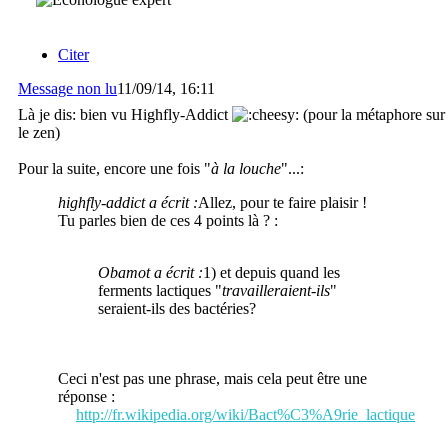
Citer
Message non lu
11/09/14, 16:11
Là je dis: bien vu Highfly-Addict
(pour la métaphore sur
le zen)
Pour la suite, encore une fois "
à la louche
"...:
highfly-addict a écrit :
Allez, pour te faire plaisir !
Tu parles bien de ces 4 points là ? :
Obamot a écrit :
1) et depuis quand les
ferments lactiques "
travailleraient-ils
"
seraient-ils des bactéries?
Ceci n'est pas une phrase, mais cela peut être une
réponse :
http://fr.wikipedia.org/wiki/Bact%C3%A9rie_lactique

Work instructions ▸ I need every line of the data that has the word "bien"; please list them.

Completed exercise ▸
Là je dis: bien vu Highfly-Addict
Tu parles bien de ces 4 points là ? :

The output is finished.